Now edit your list further:

• What were the most important themes and ideas in each text? o This is very important: Are there any areas of overlap? For example, do multiple

texts discuss the role of women, one way or another? These areas of overlap are what make tricky questions possible, for example if I give you a quotation that talks about the role of

women and multiple texts talked about the role of women – that could be tricky. How are you going to deal with such a situation? You will need to be able to predict such tricky moments, and know ahead of time what’s different about the ways that different texts deal with the same themes. If one text always talks about women in religious terms, and another always talks about women in economic terms, then look for word choices in the quotation having to do with religion or economics. Then you will be able to answer the question.

• For the important characters, what were the most important themes and ideas associated with those characters?

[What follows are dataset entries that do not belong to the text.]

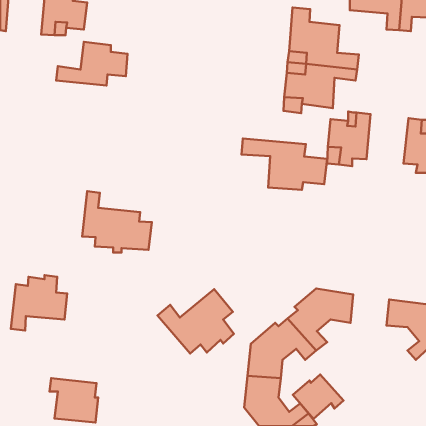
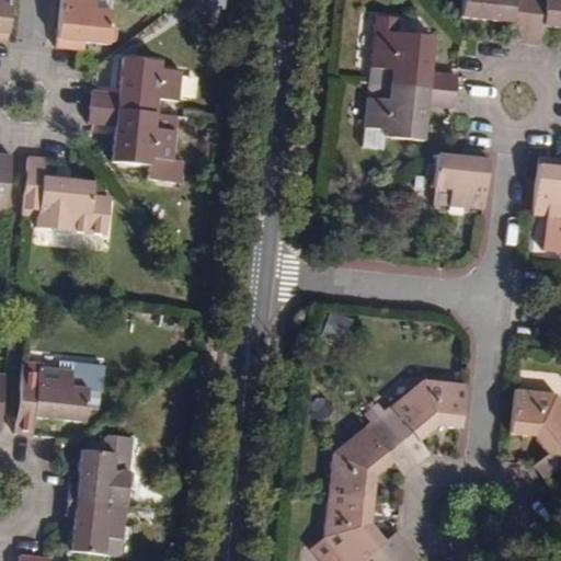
building: none -> [76,105,163,182]
building: [242,138,327,190] -> none
building: [82,191,152,252] -> [24,157,115,237]
building: [158,289,234,354] -> none
building: none -> [70,432,140,501]
building: [293,374,343,419] -> none

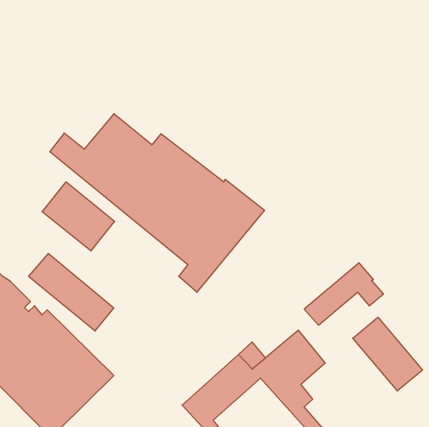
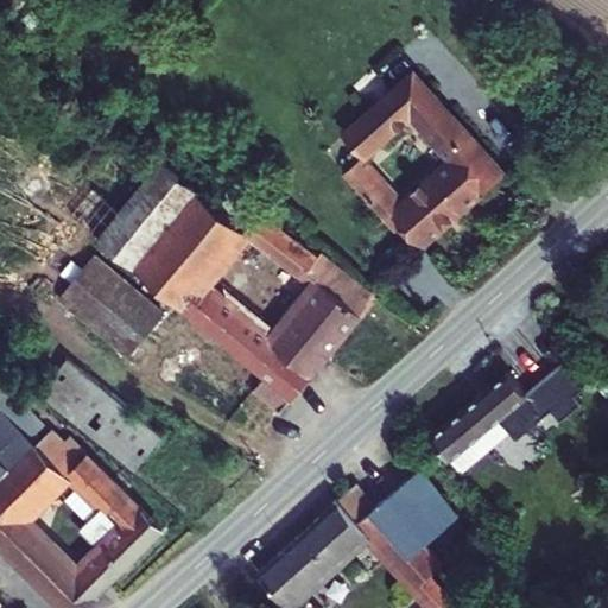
building: none -> [323,77,501,245]
building: none -> [530,360,589,425]
building: [353,317,422,391] -> none

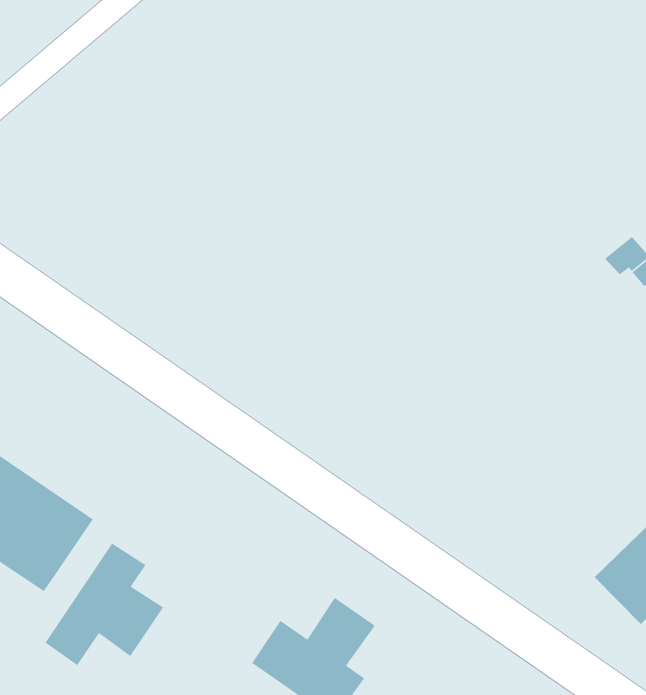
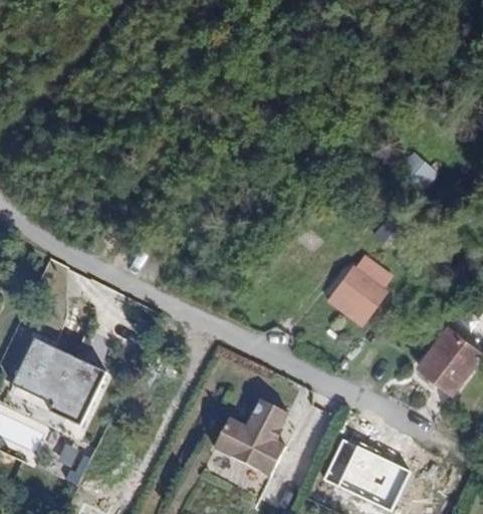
building: none -> [326,252,390,321]
building: [44,543,164,666] -> none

o Again, keep an eye out for areas of overlap, as above. Finally, you should memorize: the titles, the names of the authors, if any, and the names of major characters. Spelling does not count, but if you can, you should spell the titles of works correctly, along with the names of authors and characters. It just looks smarter, and that’s how you want to look on an exam. Prepping for the Short Answer Questions These questions will require an answer of about a paragraph. Predicting My Questions Since the questions require brief responses, they must be focused on something fairly specific. They will not be broad, general questions like “Explain how Sigmund Freud’s thought evolved over time from his earliest works in the late 19th century to his final publications in the 1930s.” They might be focused, specific questions like “What does Freud mean by resistance?” They will be questions you can answer thoroughly in a paragraph. To prepare, go back to your list from before, focusing on what you’ve written about the major themes and ideas of each text. Next, edit your list some more: For each major theme or idea, write down at least three bullet points – specific examples or details you could use to explain that theme or idea in a paragraph. Did we, or I, spend a lot of time in class discussing some particular concept? Then add it to the list! That’s it! If you have done this preparation, the in-class exam should be relatively easy. And if you have been reading diligently over the course of the semester, this preparation should be relatively easy. Whether it is or it isn’t, however, preparing for the exam should solidify important concepts and fix them in your memory, while honing your critical thinking skills (a GenEd learning goal) and your ability to summarize texts and “recognize abstractions, large ideas, and implications associated with difficult written texts” (IH learning goal #2). Again, the point of an exam is, or ought to be, what you learn in the course of preparing for it.